In altre parole, il ricorso deve confrontarsi specificamente con le motivazioni della sentenza di secondo grado, evidenziandone le presunte illogicità o violazioni di legge. Un ricorso che ignora la motivazione della sentenza precedente e si limita a ripetere argomenti già vagliati è privo della sua funzione essenziale e, pertanto, destinato all’inammissibilità.
La Valutazione sulla Lieve Entità del Fatto
Anche il secondo motivo, relativo al mancato riconoscimento del “fatto di lieve entità”, è stato dichiarato manifestamente infondato. La Corte ha ricordato che per applicare tale attenuante, il giudice deve compiere una valutazione complessiva di tutti gli elementi: mezzi, modalità, circostanze dell’azione, quantità e qualità della sostanza.

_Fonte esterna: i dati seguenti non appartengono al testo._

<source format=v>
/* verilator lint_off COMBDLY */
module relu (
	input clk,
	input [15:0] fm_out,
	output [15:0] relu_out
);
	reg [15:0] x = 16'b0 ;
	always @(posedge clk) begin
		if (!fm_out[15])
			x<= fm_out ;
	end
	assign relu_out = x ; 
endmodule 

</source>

Nel caso di specie, la Corte d’Appello aveva correttamente motivato il diniego, evidenziando alcuni aspetti che rivelavano una certa “professionalità” nell’attività di spaccio. La valutazione del giudice di merito, se logicamente motivata come in questo caso, non è sindacabile in sede di legittimità. La Cassazione non può sostituire la propria valutazione dei fatti a quella dei giudici dei gradi precedenti.

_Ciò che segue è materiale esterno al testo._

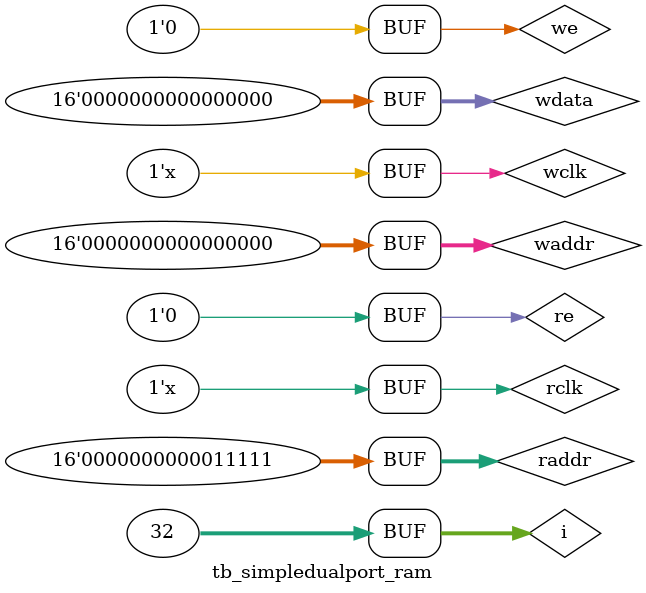
<source format=v>
`timescale 1ns / 1ps

module tb_simpledualport_ram;

    parameter DATA_WIDTH = 16;
    parameter ADDR_WIDTH = 5;

    reg                     we = 0;
    reg                     wclk = 1;
    reg                     re = 0;
    reg                     rclk = 1;
    reg  [(DATA_WIDTH-1):0] wdata = 0;
    reg  [(DATA_WIDTH-1):0] waddr = 0;
    reg  [(DATA_WIDTH-1):0] raddr = 0;
    wire [(DATA_WIDTH-1):0] rdata;

    // port declaration
    always #5 wclk = ~wclk;
    always #5 rclk = ~rclk;

    integer i = 0;
    initial begin
        //    // Ð´ÈëÒ»ÏµÁÐÊý¾Ý
        //    #100 for (i = 1; i < 32; i = i + 1) begin
        //        we = 1;
        //        waddr = i;
        //        wdata = i;
        //        #10;
        //    end
        //    we = 0;

        // ¶ÁÈ¡²¢´òÓ¡Êý¾Ý
        #500
            for (i = 1; i < 32; i = i + 1) begin
                re = 1;
                raddr = i;
                #10;
            end
        re = 0;
    end

    simple_dualport_ram #(
        .DATA_WIDTH(DATA_WIDTH),
        .ADDR_WIDTH(ADDR_WIDTH),
        .OUTPUT_REG("FALSE"),
        .RAM_INIT_FILE("F:/Project/FPAG/Project_18.3/RAM/RAM.srcs/sources_1/ram_init_file.inithex")
    ) u_simple_dual_port_ram (
        /*i*/.wdata(wdata),
        /*i*/.waddr(waddr),
        /*i*/.raddr(raddr),
        /*i*/.we   (we),
        /*i*/.wclk (wclk),
        /*i*/.re   (re),
        /*i*/.rclk (rclk),
        /*o*/.rdata(rdata)
    );

endmodule

</source>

Il Diniego delle Attenuanti Generiche
Infine, la Corte ha dichiarato inammissibile anche l’ultimo motivo. La decisione di negare le attenuanti generiche era stata giustificata dalla Corte d’Appello con una motivazione “priva di vizi logici e coerente con le emergenze processuali”. Anche in questo caso, la valutazione discrezionale del giudice di merito, se adeguatamente motivata, sfugge al controllo della Corte di Cassazione, che può intervenire solo in caso di motivazione mancante, contraddittoria o manifestamente illogica.
Le Conclusioni
L’ordinanza ribadisce un principio cardine del nostro sistema processuale: il ricorso per cassazione non è un terzo grado di giudizio dove si possono riesaminare i fatti. La sua funzione è garantire l’uniforme interpretazione della legge e il rispetto delle norme processuali. Un ricorso inammissibile emerge quando la difesa non si confronta dialetticamente con le ragioni della sentenza impugnata, ma si limita a una sterile ripetizione di censure già respinte. Questa decisione serve da monito: per avere successo in Cassazione, è indispensabile formulare motivi di ricorso specifici, pertinenti e capaci di evidenziare un vizio di legittimità e non un semplice dissenso sull’ valutazione dei fatti.

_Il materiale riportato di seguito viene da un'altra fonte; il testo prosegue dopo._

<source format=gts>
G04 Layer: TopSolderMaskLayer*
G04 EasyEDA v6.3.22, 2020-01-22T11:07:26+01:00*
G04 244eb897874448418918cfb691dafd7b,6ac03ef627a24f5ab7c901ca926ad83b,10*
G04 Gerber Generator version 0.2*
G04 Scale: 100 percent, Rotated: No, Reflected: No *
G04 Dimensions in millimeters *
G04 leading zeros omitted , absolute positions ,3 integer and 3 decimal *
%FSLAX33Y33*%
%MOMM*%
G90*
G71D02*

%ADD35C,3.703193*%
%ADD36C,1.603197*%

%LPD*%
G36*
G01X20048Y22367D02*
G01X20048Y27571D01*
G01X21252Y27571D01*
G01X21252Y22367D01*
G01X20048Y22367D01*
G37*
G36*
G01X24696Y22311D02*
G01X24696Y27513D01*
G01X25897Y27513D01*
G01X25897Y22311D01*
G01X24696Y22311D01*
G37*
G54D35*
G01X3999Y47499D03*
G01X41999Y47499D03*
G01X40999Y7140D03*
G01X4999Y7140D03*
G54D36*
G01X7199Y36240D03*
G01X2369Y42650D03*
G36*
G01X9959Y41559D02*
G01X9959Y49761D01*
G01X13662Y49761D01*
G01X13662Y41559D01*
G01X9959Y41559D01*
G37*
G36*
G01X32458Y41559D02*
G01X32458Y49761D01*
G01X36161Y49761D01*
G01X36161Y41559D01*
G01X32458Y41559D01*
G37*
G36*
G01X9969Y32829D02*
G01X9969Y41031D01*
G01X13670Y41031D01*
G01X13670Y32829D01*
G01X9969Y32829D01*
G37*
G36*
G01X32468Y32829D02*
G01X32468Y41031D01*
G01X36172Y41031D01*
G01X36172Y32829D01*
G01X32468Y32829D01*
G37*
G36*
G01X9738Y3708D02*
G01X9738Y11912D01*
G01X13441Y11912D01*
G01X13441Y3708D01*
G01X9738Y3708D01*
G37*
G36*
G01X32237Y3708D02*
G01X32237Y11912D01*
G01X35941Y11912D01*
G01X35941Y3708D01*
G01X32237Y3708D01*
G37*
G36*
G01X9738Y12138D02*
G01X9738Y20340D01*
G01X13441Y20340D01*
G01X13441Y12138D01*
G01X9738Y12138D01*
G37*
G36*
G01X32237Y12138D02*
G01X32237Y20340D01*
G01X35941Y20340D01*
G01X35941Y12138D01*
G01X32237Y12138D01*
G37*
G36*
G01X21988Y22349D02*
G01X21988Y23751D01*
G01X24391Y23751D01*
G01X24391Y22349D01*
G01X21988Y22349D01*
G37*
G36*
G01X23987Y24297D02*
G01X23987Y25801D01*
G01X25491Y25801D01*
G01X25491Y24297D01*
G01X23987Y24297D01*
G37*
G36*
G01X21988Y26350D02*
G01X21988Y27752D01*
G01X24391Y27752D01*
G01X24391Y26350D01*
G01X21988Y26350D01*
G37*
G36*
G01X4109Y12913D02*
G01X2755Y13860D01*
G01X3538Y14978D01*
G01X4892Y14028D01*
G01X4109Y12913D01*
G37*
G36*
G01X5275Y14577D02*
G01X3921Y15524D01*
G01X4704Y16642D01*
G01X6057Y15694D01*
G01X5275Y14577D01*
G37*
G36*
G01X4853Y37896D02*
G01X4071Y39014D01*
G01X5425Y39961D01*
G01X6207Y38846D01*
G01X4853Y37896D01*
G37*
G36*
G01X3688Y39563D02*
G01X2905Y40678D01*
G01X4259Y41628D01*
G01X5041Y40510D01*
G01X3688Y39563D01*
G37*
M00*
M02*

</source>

Perché un ricorso per cassazione può essere dichiarato inammissibile?
Un ricorso è inammissibile quando non rispetta i requisiti di legge. In questo caso, il motivo principale è stata la mancanza di una critica argomentata alla sentenza d’appello; il ricorso si limitava a ripetere gli stessi argomenti già respinti in secondo grado, senza confrontarsi con la motivazione della corte territoriale.
Cosa deve valutare un giudice per riconoscere il ‘fatto di lieve entità’ nello spaccio di droga?
Il giudice deve effettuare una valutazione complessiva di tutti gli elementi del caso, inclusi i mezzi, le modalità e le circostanze dell’azione, nonché la quantità, la qualità e il grado di purezza della sostanza stupefacente. Anche un solo elemento negativo, come una professionalità nell’attività, può essere sufficiente a escludere questa attenuante.
È sufficiente riproporre gli stessi motivi dell’appello nel ricorso per cassazione?
No, non è sufficiente. La Corte di Cassazione ha stabilito che riprodurre e reiterare gli stessi motivi già prospettati in appello e motivatamente respinti, senza un confronto critico con gli argomenti della sentenza impugnata, rende il ricorso inammissibile perché viene meno la sua funzione di critica al provvedimento.